- [WHAT IS NEEDED] Copy, word for word, the lines of the listing below from the line with "Isolate the selected" up to and including the line with "click(774, 59)". Drop the pictures.

- [RECORD EXCERPTS]
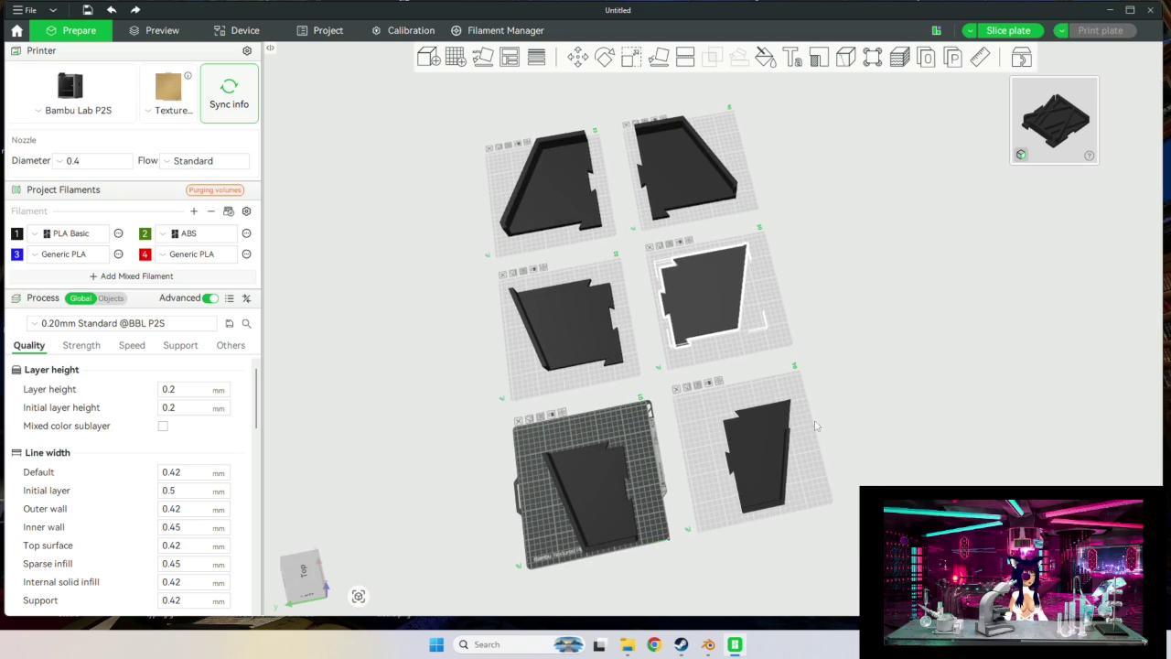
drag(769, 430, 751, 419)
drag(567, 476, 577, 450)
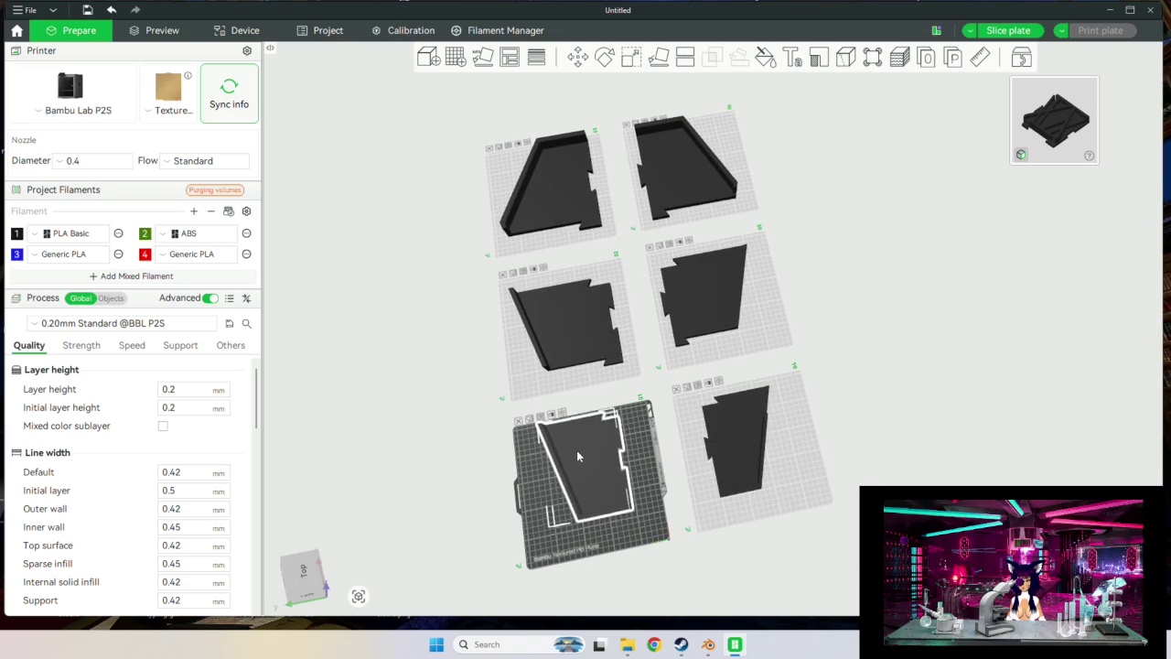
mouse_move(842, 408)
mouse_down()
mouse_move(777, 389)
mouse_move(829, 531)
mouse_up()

* * *

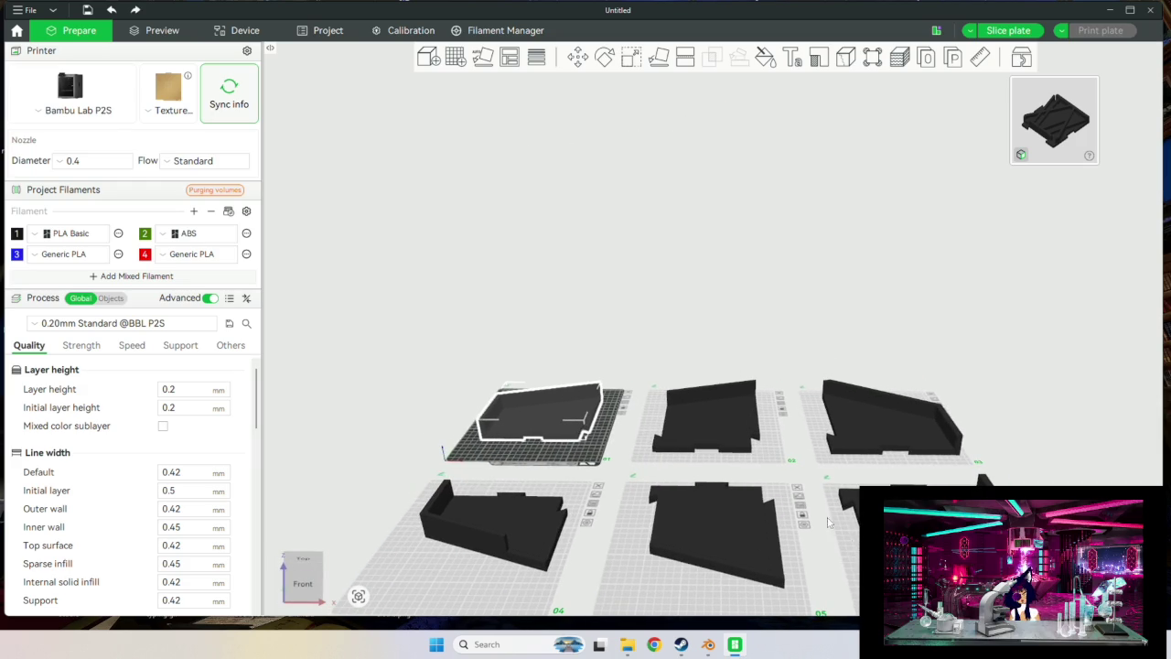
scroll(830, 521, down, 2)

---

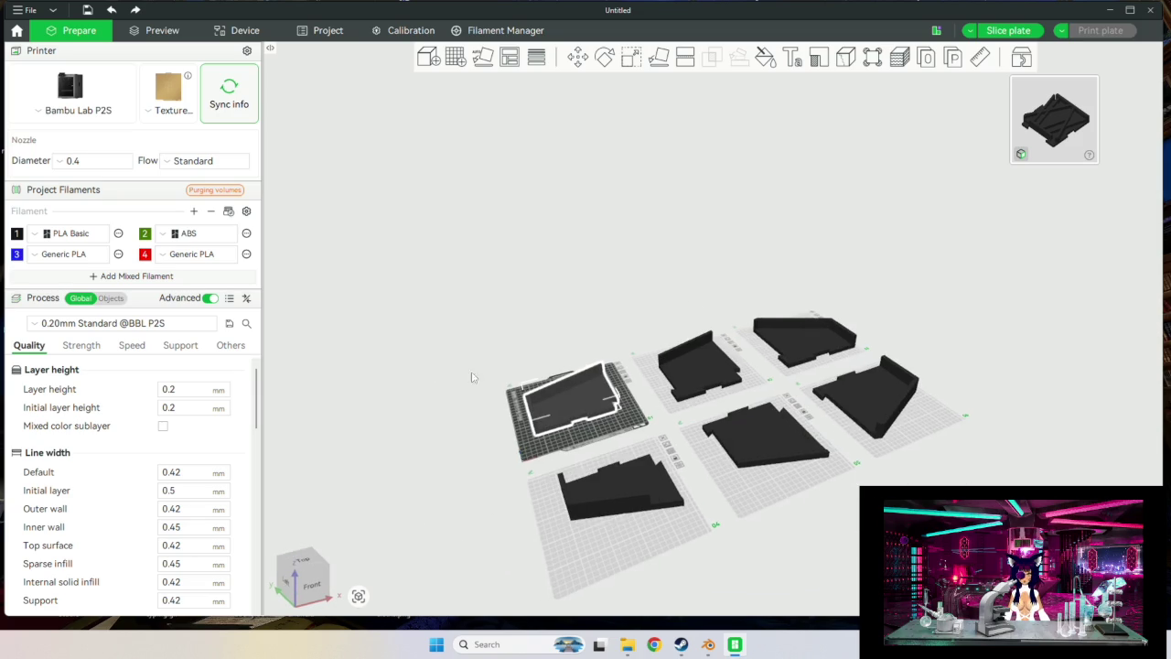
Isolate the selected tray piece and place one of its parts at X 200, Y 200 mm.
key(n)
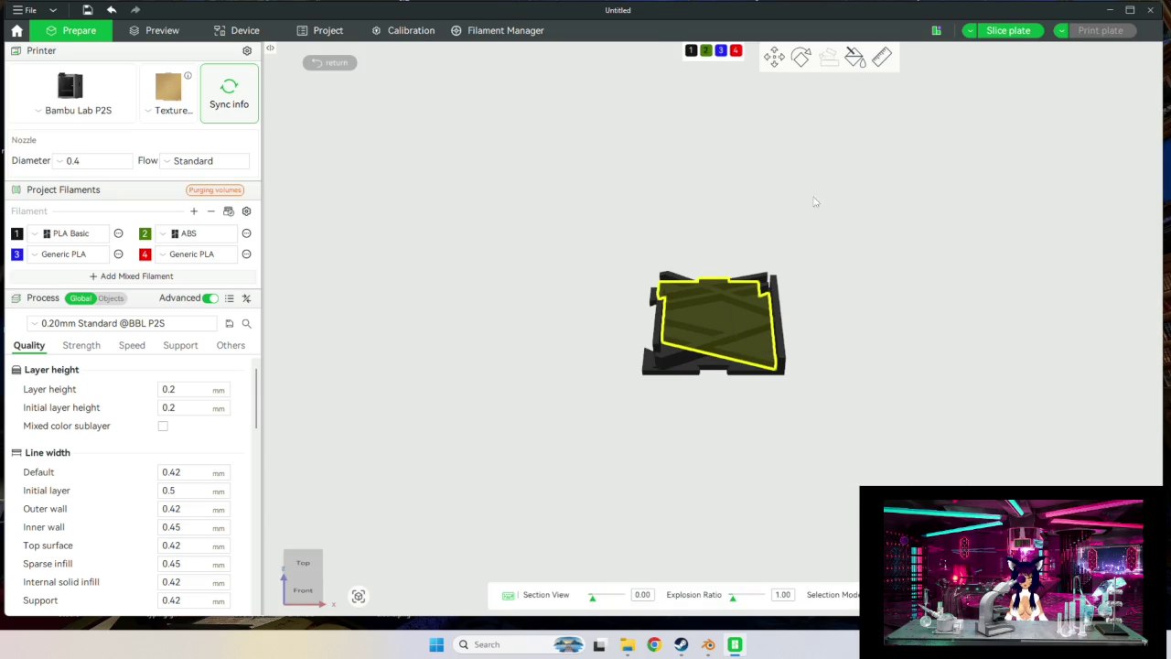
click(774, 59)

- [WRITTEN ANSWER]
Isolate the selected tray piece and place one of its parts at X 200, Y 200 mm.
key(n)
click(774, 59)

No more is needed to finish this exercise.